Nigeria, Ghana, Liberia, Sierra Leone, Gambia, Guinea, and Cape Verde all have their own national currency, and so would need a carefully designed shift toward a shared system. The second group consists of eight CFA franc countries: Senegal, Togo, Mali, Côte d’Ivoire, Niger, Guinea-Bissau, Benin, and Burkina Faso. Their currency was created in 1945 and is tied to France because it is pegged to the Euro, and they share monetary governance. With the CFA countries, the design challenge is even greater, because it involves completely dismantling a monetary structure that has existed for 80 years, replacing French Treasury guarantees with new regional arrangements, and getting rid of the current external backing with the euro.
The French question
In addition to the economic and monetary issues that made the design process difficult and lengthy, France’s historical involvement in West Africa’s monetary policy makes the problem more complex. One point of tension about the Eco project is whether it should have links with France, as the CFA currently does. The CFA is guaranteed by the French Treasury, which is committed to a fixed exchange rate with the euro and ensures the currency’s convertibility. Although this arrangement provides stability and low inflation, critics say it limits monetary sovereignty for African countries and reinforces a post-colonial monetary dependency on France. Having a common currency detached from France provides greater sovereignty by giving the countries the possibility to adjust their fiscal policies to their economic structures. However, this could also reduce the stability of the currency and induce higher potential macroeconomic risks.
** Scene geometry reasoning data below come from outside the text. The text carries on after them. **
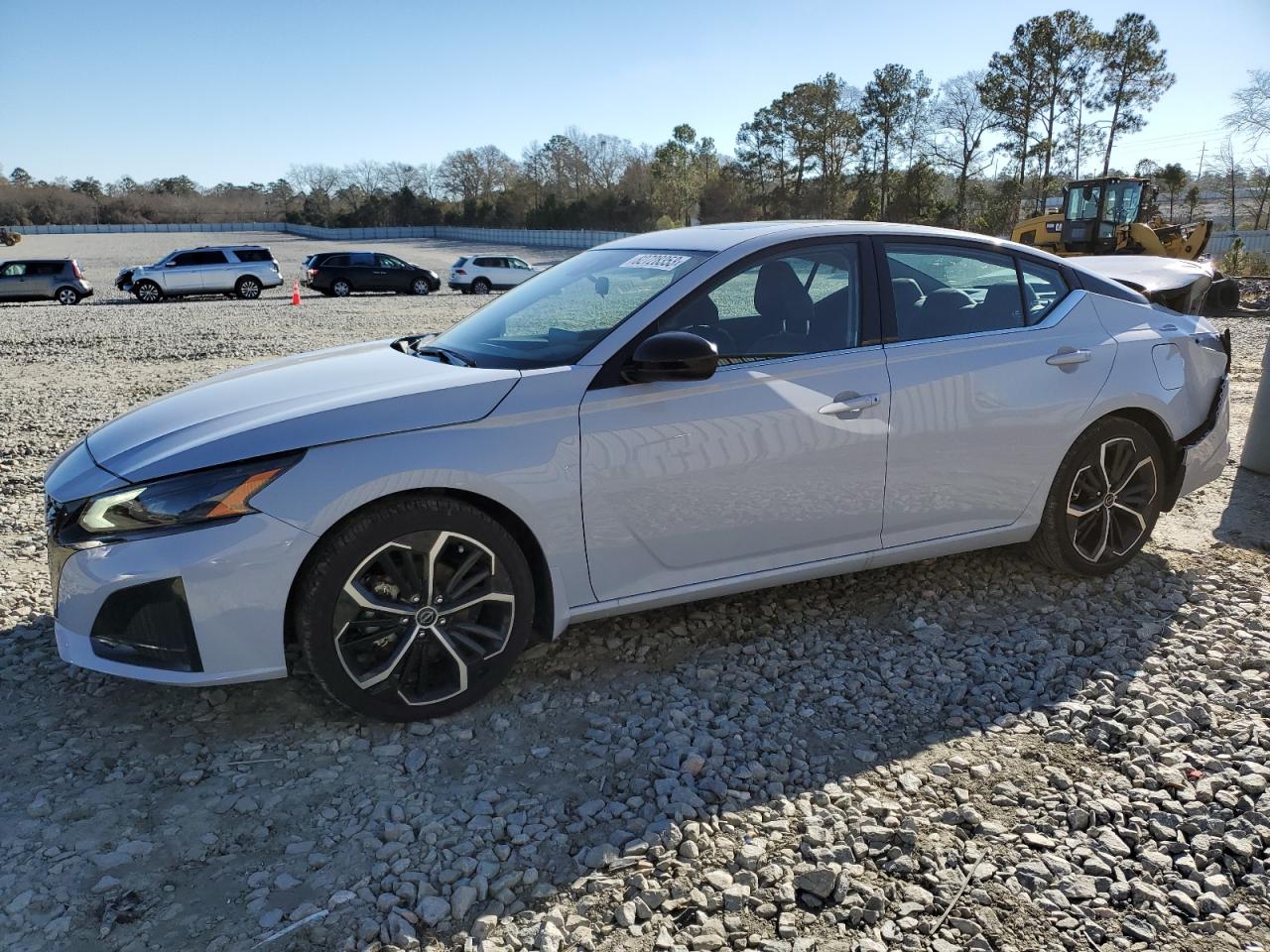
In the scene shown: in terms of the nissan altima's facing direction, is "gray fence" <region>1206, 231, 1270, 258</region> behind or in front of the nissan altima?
behind

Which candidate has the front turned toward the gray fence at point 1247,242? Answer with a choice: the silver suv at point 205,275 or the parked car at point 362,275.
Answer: the parked car

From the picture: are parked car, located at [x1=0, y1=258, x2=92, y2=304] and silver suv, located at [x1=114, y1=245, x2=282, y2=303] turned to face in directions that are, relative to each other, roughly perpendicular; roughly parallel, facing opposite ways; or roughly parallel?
roughly parallel

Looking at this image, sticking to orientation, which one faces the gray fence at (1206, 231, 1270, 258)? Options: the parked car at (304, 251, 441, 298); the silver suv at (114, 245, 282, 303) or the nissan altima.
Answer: the parked car

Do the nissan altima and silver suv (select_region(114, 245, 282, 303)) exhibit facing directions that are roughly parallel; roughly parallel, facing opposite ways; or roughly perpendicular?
roughly parallel

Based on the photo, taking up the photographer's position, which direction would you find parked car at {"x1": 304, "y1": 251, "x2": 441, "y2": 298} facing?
facing to the right of the viewer

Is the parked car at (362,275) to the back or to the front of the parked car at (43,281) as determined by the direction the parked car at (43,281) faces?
to the back

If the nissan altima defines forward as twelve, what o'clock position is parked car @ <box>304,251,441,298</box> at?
The parked car is roughly at 4 o'clock from the nissan altima.

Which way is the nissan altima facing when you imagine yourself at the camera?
facing the viewer and to the left of the viewer

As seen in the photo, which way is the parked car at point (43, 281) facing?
to the viewer's left

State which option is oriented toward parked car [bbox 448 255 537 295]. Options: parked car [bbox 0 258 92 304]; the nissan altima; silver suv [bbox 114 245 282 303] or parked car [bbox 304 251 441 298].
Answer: parked car [bbox 304 251 441 298]

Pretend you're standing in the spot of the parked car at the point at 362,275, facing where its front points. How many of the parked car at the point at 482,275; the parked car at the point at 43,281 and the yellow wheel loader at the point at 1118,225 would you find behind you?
1

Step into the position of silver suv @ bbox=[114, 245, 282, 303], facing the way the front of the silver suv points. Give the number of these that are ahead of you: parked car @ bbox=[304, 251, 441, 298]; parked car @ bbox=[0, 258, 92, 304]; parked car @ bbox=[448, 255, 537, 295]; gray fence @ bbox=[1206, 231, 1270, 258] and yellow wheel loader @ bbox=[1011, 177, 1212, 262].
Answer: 1

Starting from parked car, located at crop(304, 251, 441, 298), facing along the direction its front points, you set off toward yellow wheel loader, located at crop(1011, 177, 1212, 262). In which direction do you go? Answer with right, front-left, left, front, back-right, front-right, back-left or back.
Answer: front-right

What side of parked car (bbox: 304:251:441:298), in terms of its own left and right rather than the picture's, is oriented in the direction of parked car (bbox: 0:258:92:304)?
back

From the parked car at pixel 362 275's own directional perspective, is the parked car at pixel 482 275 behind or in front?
in front

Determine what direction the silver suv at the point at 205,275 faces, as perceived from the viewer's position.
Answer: facing to the left of the viewer

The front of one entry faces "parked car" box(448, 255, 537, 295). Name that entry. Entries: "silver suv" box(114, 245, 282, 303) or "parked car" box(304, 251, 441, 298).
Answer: "parked car" box(304, 251, 441, 298)

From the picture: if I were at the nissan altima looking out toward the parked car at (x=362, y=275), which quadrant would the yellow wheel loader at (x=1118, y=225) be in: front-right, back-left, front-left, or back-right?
front-right
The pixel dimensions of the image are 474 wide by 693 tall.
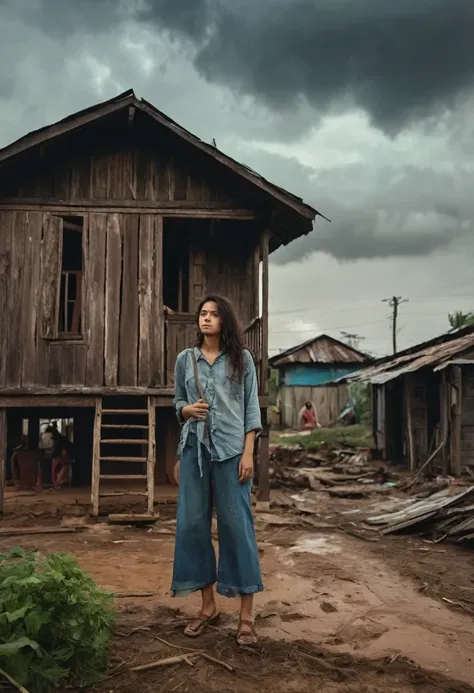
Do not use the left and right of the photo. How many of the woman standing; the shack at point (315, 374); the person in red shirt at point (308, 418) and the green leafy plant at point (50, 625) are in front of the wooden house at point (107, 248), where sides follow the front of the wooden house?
2

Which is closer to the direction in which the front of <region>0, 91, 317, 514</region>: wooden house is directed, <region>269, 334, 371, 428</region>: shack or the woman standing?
the woman standing

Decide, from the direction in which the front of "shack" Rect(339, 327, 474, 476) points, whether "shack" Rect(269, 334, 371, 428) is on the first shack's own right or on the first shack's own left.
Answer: on the first shack's own right

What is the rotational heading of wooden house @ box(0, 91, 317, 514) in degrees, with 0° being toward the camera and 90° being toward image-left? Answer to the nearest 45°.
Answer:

These elements have been the source of misalignment between French-speaking and English-speaking countries in terms of their preferences over the design of the Eco. Broadly, English-speaking countries want the Eco to be detached from France, while French-speaking countries, led by Côte d’Ivoire, envisioned it replacing the CFA franc while retaining key institutional ties with France.
Beyond the design challenges
Despite the difficulty of designing the single currency project, the fifteen countries have managed to put in place a roadmap with criteria that each country must complete to harmonise their monetary policy before an Eco project could be launched. These include achieving a single-digit inflation rate at the end of each year, a maximum fiscal deficit of 4 per cent of the national GDP, central bank financing below 10 per cent of the previous year’s revenue, avoiding new domestic default payments and settling existing ones, a minimum tax revenue of 20 per cent of the GDP, a public sector wage bill under 35 per cent of tax revenues (the total cost of public sector salaries), public investment of at least 20 per cent of tax revenues, a stable real exchange rate, and a positive real interest rate.
Beyond these elements, one of the other obstacles to the project is the lack of both political and economic leadership. As far as economic leadership is concerned, Nigeria is the most likely candidate. In terms of GDP, Nigeria accounts for 70 per cent of ECOWAS’s GDP. This gives it great bargaining power. Yet despite its economic weight, the country’s commitment to the Eco project has been ambivalent. It has not undertaken any major economic initiatives that would enable it to reduce its inflation rate, fiscal deficit, etc.
The withdrawal of Burkina Faso, Mali, and Niger from ECOWAS, in January 2025, further weakens the organisation, and puts a major question mark over the alignment of these three countries with the Eco project.
Without that decisive leadership that will pull together the potential member states, the currency union project will continue to struggle to materialise and the benefits to trade and economic integration will go unclaimed.